Despite his hesitation, a voice from within convinced him to say yes to Guth’s proposition. “And I’m so glad,” he said. “This was one of the most rewarding artistic experiences of my life because it was so collaborative.” Indeed, the project’s collaborators are noteworthy, like the Pulitzer Prize–winning Rhiannon Giddens; internationally acclaimed artists Karen Slack, Reginald Mobley, Markel Reed, and Paul Sanchez; and renowned poet Tsitsi Jaji.
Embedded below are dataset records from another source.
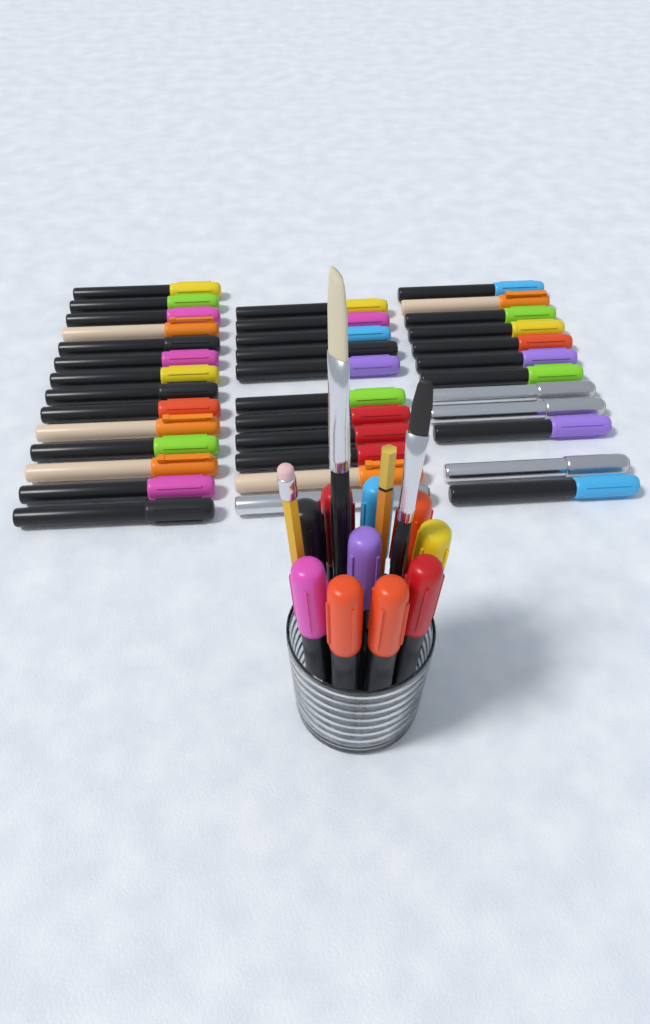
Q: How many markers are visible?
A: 47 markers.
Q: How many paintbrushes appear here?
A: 2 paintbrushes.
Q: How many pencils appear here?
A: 2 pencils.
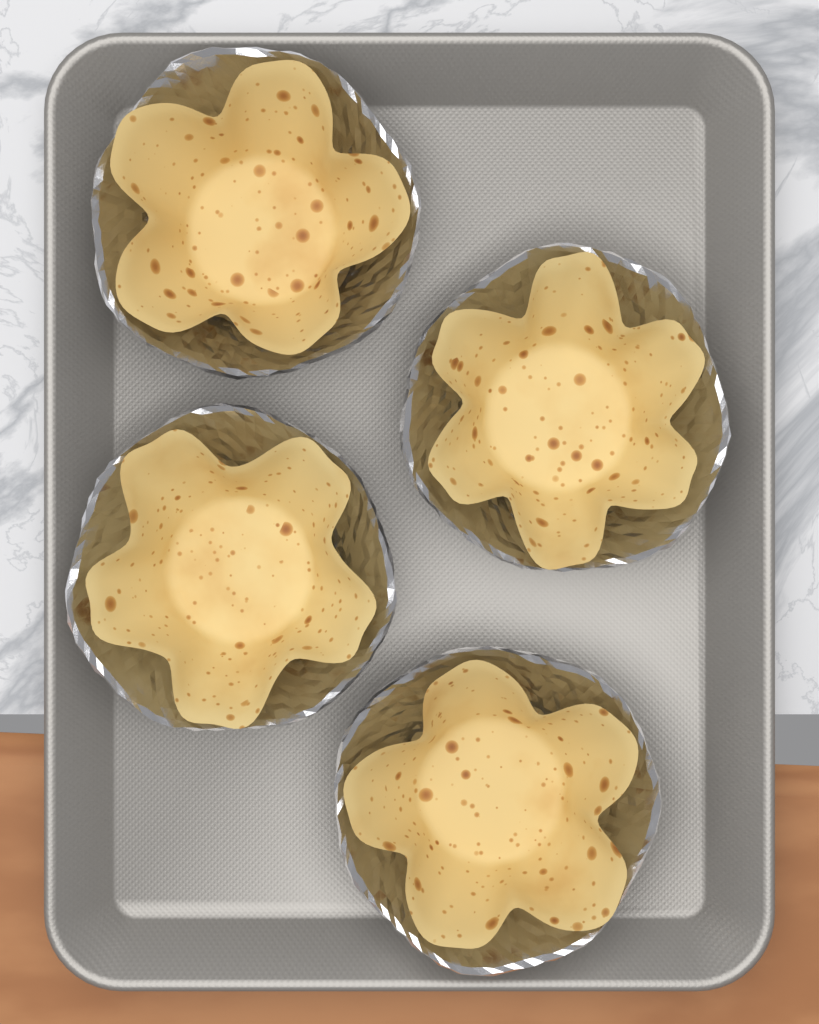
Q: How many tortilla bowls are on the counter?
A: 4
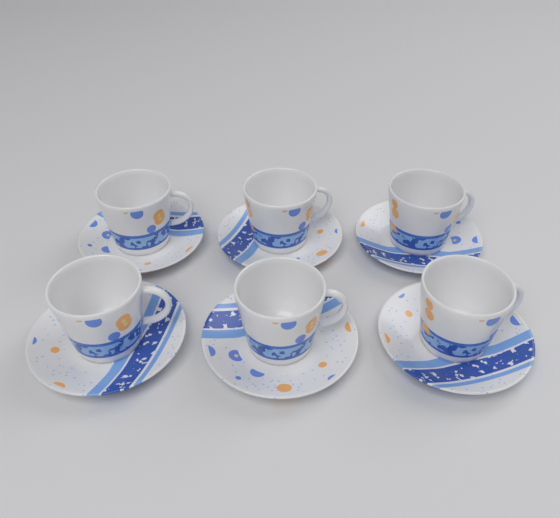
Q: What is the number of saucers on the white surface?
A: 6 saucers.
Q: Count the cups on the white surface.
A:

With Giddens crooning over a lightly picked banjo, the performance begins as a modest affair, until the piano floats in underneath Giddens’ deep vibrato with haunting, slow pulses of low-end chords. Together, Giddens’ soaring vocals and the piano’s dissonant march draw the audience in. The eschatological lyrics and bright chords of an old African American spiritual juxtapose with the eerie, dark urgency of Okpebholo’s melody and accompaniment. From the very first minute, Songs in Flight accomplishes what Okpebholo intended: It makes the abstract personal, and it reminds the listener that history is true.
“I hope listeners experience the profound impact that American slavery still has on our world today,” said Okpebholo. “One of the most powerful elements of this song cycle is that it humanizes people. These were real people who were enslaved, and we kind of just forget that as a society. They were made in the image of God.”